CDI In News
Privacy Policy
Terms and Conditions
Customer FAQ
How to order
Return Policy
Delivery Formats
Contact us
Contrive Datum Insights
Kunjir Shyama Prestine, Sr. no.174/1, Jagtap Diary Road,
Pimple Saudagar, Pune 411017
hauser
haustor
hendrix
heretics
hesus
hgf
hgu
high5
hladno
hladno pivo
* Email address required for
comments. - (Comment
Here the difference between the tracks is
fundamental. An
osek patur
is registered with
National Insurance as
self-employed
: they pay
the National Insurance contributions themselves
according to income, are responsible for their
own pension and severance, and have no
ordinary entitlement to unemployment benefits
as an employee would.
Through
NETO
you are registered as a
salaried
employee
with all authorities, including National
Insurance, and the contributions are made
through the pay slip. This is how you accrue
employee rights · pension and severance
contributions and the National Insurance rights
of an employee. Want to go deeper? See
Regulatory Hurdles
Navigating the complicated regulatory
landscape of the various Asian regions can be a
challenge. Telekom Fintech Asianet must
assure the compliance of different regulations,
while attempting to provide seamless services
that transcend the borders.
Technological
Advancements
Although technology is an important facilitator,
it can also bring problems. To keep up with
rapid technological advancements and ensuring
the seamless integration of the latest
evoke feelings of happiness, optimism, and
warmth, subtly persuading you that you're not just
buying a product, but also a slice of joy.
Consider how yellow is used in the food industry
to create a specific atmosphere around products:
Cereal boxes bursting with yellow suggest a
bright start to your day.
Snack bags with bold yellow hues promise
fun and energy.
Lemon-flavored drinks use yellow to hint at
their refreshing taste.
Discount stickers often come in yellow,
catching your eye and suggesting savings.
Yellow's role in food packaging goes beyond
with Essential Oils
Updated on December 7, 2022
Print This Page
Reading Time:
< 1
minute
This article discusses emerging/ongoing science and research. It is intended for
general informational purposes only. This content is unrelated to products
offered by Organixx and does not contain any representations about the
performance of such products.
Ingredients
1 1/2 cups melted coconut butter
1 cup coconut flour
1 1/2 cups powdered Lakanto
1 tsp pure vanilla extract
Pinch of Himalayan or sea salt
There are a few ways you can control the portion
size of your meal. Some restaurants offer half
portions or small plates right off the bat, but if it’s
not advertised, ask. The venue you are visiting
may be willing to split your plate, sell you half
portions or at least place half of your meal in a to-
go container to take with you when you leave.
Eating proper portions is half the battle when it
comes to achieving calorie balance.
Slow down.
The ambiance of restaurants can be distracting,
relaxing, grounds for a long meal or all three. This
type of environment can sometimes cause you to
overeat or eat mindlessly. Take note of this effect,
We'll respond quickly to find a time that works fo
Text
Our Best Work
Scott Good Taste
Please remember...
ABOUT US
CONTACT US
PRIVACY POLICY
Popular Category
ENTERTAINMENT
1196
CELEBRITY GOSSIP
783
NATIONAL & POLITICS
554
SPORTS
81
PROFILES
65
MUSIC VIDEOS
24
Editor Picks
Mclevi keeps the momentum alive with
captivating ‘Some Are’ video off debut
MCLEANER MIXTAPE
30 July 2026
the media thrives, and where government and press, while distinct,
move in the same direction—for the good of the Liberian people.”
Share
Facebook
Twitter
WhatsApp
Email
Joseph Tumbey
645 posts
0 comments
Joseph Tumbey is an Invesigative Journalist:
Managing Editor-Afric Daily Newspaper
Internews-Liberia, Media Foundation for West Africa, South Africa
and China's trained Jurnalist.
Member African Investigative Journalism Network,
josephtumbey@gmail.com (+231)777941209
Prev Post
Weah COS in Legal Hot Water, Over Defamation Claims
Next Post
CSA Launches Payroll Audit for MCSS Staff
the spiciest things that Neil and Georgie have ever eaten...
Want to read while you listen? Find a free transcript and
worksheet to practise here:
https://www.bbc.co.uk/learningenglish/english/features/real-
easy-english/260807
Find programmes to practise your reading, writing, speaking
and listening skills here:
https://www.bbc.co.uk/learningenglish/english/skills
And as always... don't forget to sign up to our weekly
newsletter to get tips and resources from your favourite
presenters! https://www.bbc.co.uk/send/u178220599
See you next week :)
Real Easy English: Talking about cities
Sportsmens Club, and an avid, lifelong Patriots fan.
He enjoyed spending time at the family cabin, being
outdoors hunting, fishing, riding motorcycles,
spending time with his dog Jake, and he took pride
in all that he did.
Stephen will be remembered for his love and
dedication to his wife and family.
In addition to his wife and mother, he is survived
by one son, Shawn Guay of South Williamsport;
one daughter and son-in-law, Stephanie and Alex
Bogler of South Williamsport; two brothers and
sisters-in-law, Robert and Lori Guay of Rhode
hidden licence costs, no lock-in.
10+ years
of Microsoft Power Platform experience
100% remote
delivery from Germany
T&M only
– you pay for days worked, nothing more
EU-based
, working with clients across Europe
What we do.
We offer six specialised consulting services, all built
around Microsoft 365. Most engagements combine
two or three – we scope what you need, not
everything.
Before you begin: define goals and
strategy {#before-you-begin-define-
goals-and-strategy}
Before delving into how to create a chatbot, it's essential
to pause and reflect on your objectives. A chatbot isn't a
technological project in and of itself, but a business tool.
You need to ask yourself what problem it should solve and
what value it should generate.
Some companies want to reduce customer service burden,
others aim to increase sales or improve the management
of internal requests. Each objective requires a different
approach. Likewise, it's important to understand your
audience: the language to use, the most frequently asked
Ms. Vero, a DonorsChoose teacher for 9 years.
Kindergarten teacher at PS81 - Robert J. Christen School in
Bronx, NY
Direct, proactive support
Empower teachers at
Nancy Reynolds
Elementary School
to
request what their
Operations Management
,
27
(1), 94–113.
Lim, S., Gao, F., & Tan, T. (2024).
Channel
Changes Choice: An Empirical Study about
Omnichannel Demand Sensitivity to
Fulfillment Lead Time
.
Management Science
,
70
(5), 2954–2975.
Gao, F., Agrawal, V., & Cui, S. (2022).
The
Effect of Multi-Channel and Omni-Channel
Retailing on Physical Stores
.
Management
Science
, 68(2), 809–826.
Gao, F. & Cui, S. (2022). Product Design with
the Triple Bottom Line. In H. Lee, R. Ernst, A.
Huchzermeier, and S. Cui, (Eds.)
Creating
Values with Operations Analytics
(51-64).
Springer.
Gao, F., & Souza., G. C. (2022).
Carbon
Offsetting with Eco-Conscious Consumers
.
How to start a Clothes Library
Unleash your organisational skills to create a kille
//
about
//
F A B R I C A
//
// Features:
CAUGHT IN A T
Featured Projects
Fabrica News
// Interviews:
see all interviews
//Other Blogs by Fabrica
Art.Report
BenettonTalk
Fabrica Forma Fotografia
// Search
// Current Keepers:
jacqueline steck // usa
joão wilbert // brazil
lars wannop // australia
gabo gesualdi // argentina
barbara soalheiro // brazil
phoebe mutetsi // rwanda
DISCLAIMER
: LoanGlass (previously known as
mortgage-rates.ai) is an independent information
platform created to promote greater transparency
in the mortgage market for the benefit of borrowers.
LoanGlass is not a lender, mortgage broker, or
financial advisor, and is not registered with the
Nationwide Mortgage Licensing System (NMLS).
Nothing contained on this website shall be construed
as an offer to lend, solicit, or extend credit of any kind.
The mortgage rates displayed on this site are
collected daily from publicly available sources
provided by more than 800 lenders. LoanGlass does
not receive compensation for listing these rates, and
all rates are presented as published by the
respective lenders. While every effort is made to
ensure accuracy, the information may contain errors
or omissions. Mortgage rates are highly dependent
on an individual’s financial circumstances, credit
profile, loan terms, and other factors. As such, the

************

# Exercise requirements
The expected answer is a copy of each line in the listing above that contains "from".

# Result of the task
newsletter to get tips and resources from your favourite
delivery from Germany
collected daily from publicly available sources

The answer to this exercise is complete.